OBJECTIFS:
1. Répondez brièvement aux questions suivantes d'après le texte sur l'amphithéâtre de Québec.
(a) Quel maire est mentionné dans le texte ?
(b) Avec quel conglomérat ce maire a-t-il conclu le contrat ?
(c) À quelle saga sa stratégie est-elle comparée ?
2. Extrayez du texte sur l'amphithéâtre de Québec tout le passage qui va de « Voilà la question » jusqu'à « de notre savoir-faire. », sans rien y changer.

======== SECTION DU TEXTE ========

Amphithéâtre de Québec: immunité ou impunité?

Voilà la question qui me passe dans l’esprit quand je prend connaissance des propos du maire Régis Labeaume concernant son projet d’amphithéâtre à Québec et sa demande d’une loi spéciale pour mettre le contrat qu’il a conclu avec le conglomérat Quebecor à l’abri de toute contestation devant nos tribunaux.

Malgré mon interrogation, je dois admettre dans un premier temps qu’il n’est pas déplaisant de voir un personnage politique défendre avec passion un grand projet car la province de Québec manque cruellement de projets mobilisateurs pour stimuler notre économie et témoigner de notre savoir-faire.

Cela dit, sa façon de faire avancer un projet de cette importance me laisse pour le moins perplexe en tant que juriste.  En effet, puisqu’il semble avoir pris la décision d’accorder de gré à gré le(s) contrat(s) se rapportant à la gestion et l’exploitation de ce nouvel amphithéâtre plutôt que de procéder par appel d’offres, tel que semble requérir la loi (je tenterai d’élaborer davantage cet aspect dans un prochain blogue), il adopte une stratégie qui nous rappelle un peu la saga de la Société de Transport de Montréal.

======== LIGNES DE DONNÉES ========

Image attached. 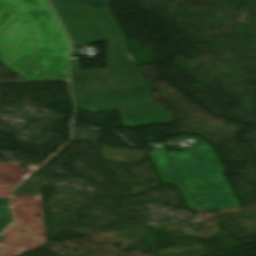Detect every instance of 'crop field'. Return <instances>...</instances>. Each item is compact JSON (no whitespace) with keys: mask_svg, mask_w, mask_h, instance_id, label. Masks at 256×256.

========
======== LIGNES DE DONNÉES ========

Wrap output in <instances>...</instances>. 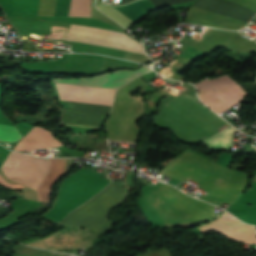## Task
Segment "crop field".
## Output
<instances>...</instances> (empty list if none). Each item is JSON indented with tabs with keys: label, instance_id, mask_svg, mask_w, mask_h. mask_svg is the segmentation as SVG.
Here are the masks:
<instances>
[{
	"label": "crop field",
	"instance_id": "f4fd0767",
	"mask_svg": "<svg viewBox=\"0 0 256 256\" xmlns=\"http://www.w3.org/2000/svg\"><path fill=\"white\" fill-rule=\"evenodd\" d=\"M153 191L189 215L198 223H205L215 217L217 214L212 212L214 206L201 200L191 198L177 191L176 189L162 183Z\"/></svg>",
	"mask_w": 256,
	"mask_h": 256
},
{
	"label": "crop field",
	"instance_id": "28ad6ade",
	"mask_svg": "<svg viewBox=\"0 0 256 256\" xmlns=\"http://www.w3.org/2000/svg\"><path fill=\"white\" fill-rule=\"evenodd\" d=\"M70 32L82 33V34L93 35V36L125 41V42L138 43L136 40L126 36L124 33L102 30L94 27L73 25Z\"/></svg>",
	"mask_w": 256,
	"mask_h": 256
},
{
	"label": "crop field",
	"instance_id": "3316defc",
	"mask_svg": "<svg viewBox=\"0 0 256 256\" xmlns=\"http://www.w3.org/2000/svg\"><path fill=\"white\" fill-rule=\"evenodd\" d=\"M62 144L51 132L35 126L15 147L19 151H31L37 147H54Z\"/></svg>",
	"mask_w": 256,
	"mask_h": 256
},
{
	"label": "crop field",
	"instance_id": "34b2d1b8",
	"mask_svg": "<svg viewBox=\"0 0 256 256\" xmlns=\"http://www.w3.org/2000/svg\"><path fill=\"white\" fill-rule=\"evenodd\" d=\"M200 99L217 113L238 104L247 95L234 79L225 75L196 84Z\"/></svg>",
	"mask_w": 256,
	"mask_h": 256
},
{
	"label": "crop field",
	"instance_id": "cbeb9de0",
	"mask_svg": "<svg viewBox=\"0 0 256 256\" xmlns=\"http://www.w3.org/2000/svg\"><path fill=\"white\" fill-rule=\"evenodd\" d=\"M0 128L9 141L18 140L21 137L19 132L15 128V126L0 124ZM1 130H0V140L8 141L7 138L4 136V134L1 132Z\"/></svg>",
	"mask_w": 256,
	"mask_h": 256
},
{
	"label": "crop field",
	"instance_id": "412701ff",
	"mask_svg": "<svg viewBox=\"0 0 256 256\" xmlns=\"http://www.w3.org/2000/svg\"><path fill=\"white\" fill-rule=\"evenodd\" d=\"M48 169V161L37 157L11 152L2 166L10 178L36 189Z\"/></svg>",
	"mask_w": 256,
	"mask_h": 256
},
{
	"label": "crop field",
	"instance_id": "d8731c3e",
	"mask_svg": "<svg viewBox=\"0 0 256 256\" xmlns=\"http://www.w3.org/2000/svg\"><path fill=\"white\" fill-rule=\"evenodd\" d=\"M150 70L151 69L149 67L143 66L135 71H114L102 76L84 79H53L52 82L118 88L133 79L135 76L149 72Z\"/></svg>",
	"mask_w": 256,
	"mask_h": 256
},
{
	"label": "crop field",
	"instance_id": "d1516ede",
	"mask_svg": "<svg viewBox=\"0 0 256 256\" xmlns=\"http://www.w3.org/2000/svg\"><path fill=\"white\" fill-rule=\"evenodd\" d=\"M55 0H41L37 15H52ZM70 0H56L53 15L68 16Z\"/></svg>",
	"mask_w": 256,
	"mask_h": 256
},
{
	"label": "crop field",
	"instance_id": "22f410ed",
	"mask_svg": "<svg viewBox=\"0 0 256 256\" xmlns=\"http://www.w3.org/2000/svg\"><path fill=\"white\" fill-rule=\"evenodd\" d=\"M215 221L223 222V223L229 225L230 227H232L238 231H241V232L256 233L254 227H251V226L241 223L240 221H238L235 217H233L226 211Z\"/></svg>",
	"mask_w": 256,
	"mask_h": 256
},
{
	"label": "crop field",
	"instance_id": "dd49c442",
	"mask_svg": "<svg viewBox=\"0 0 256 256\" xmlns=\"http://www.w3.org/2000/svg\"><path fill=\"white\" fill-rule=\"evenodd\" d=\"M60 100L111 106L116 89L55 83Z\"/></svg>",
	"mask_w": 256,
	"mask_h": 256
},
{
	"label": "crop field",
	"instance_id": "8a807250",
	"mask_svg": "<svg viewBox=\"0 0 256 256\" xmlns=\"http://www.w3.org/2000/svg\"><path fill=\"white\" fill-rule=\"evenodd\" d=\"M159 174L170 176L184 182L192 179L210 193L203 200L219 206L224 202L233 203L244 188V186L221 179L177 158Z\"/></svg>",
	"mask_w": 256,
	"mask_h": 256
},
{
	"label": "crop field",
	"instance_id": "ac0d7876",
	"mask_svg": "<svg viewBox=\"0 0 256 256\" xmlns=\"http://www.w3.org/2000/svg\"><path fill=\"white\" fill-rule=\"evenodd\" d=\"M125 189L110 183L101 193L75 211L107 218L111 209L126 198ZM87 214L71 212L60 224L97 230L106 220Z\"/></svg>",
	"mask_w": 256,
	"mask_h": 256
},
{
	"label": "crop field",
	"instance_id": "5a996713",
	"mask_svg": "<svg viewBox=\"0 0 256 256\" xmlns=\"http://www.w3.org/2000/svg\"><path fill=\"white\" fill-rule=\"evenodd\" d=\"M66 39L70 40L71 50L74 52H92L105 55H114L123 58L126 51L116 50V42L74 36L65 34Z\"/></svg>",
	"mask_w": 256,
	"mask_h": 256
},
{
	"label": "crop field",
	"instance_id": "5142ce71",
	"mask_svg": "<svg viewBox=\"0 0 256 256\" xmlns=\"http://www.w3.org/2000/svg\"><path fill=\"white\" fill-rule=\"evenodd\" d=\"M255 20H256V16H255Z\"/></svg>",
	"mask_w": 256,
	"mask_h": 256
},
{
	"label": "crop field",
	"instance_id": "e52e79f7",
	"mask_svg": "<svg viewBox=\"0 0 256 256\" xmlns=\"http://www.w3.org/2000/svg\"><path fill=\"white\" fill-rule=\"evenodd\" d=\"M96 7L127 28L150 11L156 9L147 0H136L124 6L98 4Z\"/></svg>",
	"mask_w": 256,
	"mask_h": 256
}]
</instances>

========
======== LIGNES DE DONNÉES ========

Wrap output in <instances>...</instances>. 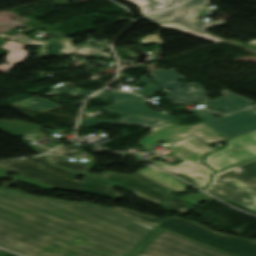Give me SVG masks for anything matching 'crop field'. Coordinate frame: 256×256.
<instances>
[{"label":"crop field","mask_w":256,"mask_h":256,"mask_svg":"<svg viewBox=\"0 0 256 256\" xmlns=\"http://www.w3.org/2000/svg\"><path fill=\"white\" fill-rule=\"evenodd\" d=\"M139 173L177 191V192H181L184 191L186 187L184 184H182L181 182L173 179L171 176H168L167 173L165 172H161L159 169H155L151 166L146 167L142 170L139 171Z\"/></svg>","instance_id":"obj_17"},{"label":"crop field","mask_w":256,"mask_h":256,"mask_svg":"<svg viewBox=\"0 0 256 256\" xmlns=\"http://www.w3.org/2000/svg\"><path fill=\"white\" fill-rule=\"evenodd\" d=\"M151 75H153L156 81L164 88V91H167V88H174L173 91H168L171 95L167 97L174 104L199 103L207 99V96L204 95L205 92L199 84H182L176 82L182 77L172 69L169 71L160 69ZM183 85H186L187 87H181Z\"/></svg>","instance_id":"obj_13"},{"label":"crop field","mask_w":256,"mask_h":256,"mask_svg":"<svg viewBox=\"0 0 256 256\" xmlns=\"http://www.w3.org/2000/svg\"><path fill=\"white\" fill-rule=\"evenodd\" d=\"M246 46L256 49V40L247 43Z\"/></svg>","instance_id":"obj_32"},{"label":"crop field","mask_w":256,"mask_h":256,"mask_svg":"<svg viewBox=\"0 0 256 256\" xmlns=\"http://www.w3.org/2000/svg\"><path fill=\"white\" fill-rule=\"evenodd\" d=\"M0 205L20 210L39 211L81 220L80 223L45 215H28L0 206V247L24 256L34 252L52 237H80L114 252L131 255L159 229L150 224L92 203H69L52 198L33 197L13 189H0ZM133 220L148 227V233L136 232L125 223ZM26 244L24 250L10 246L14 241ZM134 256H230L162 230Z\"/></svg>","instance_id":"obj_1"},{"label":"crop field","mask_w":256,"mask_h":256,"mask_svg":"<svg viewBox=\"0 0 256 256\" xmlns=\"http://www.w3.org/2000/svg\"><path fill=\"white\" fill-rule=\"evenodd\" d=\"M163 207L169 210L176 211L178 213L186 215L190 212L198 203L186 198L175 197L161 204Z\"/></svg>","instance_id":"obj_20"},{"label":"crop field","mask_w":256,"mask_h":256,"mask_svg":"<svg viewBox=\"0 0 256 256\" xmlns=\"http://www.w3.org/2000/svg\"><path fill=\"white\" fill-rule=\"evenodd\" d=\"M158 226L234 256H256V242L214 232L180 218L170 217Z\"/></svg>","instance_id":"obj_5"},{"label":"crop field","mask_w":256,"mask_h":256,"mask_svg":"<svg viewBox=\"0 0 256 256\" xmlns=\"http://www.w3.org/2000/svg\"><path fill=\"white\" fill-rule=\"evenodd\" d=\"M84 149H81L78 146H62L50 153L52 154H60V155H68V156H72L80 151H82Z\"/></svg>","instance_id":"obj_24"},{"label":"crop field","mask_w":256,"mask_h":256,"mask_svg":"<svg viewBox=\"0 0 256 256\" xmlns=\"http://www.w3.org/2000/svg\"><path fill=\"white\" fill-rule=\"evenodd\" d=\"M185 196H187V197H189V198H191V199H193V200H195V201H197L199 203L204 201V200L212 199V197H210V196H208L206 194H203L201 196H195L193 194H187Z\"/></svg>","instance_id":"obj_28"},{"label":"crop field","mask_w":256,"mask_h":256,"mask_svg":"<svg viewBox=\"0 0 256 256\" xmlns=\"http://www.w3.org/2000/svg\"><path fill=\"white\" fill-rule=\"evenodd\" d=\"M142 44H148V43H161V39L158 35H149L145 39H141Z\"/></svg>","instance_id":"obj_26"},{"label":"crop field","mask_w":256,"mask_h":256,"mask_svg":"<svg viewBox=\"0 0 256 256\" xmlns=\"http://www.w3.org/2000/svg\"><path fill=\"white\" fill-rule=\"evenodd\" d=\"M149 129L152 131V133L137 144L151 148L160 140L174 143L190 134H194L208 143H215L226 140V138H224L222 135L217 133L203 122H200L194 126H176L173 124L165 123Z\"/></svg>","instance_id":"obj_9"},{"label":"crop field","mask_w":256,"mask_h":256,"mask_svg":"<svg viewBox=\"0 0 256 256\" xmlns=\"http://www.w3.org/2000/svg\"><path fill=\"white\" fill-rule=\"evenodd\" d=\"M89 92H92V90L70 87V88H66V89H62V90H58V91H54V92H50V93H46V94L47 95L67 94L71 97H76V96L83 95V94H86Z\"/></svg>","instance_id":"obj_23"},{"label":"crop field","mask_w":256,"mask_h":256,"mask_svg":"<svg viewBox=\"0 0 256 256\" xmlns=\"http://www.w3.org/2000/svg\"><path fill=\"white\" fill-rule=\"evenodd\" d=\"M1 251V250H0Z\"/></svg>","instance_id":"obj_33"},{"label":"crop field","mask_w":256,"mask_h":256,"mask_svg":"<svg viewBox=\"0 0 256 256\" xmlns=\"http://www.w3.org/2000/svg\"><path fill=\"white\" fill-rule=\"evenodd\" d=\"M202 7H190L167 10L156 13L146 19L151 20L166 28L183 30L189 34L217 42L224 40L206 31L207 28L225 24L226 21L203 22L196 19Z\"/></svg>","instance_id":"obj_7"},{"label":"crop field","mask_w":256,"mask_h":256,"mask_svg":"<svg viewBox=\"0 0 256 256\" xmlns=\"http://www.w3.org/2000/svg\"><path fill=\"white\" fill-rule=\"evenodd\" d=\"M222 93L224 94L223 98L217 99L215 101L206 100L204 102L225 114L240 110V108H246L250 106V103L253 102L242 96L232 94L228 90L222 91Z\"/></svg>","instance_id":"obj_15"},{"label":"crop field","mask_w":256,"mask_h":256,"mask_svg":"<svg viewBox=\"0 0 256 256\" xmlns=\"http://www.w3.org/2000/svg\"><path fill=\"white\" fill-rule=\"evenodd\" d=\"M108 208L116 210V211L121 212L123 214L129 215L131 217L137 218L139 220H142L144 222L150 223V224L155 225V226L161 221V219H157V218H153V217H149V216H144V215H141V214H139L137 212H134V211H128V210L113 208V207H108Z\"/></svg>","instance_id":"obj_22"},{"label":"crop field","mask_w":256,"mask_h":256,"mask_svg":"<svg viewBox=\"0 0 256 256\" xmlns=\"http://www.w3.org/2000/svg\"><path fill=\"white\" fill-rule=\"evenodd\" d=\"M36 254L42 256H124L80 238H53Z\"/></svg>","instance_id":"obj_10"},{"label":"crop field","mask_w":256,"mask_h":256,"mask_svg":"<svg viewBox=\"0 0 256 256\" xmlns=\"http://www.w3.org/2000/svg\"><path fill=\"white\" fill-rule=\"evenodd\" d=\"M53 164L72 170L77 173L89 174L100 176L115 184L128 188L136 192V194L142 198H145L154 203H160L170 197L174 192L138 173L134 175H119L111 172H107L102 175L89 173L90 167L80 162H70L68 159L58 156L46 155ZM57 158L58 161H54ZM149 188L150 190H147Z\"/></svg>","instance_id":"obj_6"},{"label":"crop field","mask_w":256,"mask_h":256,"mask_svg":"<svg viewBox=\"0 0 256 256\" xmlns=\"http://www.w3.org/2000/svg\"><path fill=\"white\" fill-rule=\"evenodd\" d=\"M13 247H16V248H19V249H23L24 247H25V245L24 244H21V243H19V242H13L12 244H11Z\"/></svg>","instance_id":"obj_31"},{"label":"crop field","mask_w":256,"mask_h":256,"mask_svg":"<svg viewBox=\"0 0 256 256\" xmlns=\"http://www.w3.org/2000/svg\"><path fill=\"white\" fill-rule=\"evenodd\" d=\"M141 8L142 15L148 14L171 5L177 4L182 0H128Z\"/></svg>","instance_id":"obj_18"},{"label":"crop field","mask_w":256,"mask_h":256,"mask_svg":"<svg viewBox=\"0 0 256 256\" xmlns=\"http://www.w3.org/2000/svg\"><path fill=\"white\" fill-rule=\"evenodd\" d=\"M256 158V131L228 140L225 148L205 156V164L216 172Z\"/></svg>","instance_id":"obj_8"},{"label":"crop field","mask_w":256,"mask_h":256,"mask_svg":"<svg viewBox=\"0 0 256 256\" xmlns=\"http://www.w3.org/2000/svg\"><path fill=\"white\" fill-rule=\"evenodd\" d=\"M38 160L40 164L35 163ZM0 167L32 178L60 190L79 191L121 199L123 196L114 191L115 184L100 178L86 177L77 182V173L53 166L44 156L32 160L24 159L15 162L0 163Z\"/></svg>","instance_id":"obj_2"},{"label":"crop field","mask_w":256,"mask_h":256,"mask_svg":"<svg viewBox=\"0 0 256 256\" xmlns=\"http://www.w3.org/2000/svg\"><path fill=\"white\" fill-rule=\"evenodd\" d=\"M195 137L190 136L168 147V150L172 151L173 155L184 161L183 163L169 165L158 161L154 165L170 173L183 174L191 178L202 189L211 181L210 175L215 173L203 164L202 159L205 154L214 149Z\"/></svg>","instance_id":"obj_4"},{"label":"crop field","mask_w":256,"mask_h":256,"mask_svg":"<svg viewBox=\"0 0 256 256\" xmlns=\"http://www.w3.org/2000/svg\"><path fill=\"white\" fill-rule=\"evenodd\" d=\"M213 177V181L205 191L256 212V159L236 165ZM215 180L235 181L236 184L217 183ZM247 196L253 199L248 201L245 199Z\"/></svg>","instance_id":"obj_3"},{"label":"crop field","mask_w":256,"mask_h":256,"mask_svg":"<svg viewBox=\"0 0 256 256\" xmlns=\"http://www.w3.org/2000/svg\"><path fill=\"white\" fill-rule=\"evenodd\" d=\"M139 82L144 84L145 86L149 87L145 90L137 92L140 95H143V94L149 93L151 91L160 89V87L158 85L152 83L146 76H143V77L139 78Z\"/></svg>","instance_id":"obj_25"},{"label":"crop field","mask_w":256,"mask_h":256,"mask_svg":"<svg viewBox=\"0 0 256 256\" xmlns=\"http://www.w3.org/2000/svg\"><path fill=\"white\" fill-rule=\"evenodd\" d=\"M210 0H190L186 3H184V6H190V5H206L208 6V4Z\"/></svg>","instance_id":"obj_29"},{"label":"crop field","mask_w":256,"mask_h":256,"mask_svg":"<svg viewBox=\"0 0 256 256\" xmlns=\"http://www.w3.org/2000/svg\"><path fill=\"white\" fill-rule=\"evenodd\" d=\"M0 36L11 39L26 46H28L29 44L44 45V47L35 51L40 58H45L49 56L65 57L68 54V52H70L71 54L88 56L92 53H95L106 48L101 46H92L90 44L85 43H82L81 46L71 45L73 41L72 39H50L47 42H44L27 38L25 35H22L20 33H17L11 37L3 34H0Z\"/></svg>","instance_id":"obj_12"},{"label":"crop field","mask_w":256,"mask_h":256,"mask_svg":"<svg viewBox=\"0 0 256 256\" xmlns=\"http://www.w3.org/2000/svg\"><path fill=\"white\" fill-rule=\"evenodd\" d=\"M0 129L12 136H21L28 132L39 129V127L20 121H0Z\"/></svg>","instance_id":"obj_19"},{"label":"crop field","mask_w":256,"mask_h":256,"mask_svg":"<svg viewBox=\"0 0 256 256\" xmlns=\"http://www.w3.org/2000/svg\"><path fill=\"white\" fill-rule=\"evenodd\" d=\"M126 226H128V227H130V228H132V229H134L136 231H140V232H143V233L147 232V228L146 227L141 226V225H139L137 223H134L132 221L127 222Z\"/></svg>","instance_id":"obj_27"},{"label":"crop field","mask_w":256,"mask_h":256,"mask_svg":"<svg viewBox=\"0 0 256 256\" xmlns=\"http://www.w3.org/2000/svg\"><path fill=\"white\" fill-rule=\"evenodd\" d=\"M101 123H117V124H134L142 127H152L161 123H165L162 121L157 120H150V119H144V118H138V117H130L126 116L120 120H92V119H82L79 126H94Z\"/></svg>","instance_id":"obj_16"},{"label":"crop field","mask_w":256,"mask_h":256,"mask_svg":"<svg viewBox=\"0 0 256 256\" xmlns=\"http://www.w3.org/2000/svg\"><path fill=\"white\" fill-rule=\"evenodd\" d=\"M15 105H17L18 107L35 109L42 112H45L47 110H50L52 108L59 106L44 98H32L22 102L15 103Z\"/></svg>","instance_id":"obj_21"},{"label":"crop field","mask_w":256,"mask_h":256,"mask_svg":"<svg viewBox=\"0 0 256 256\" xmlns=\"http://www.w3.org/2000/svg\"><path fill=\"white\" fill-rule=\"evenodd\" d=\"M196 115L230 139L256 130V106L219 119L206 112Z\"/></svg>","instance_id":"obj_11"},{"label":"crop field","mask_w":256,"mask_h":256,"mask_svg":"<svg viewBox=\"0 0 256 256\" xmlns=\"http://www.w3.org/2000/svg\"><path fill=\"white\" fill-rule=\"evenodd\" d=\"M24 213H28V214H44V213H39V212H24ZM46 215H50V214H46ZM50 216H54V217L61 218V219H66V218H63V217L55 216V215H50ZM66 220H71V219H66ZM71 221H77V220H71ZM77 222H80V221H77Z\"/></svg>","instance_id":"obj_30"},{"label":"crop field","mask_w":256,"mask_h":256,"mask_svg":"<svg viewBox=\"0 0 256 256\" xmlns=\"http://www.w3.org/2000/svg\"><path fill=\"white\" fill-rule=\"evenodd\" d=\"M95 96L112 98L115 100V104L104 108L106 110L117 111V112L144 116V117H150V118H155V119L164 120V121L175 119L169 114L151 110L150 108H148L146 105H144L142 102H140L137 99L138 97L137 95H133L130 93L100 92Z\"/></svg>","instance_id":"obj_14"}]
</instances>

========

RÉPONSES RÉDIGÉES:
1.
(a) Le maire Régis Labeaume.
(b) Avec le conglomérat Quebecor.
(c) À la saga de la Société de Transport de Montréal.

2.
Voilà la question qui me passe dans l’esprit quand je prend connaissance des propos du maire Régis Labeaume concernant son projet d’amphithéâtre à Québec et sa demande d’une loi spéciale pour mettre le contrat qu’il a conclu avec le conglomérat Quebecor à l’abri de toute contestation devant nos tribunaux.

Malgré mon interrogation, je dois admettre dans un premier temps qu’il n’est pas déplaisant de voir un personnage politique défendre avec passion un grand projet car la province de Québec manque cruellement de projets mobilisateurs pour stimuler notre économie et témoigner de notre savoir-faire.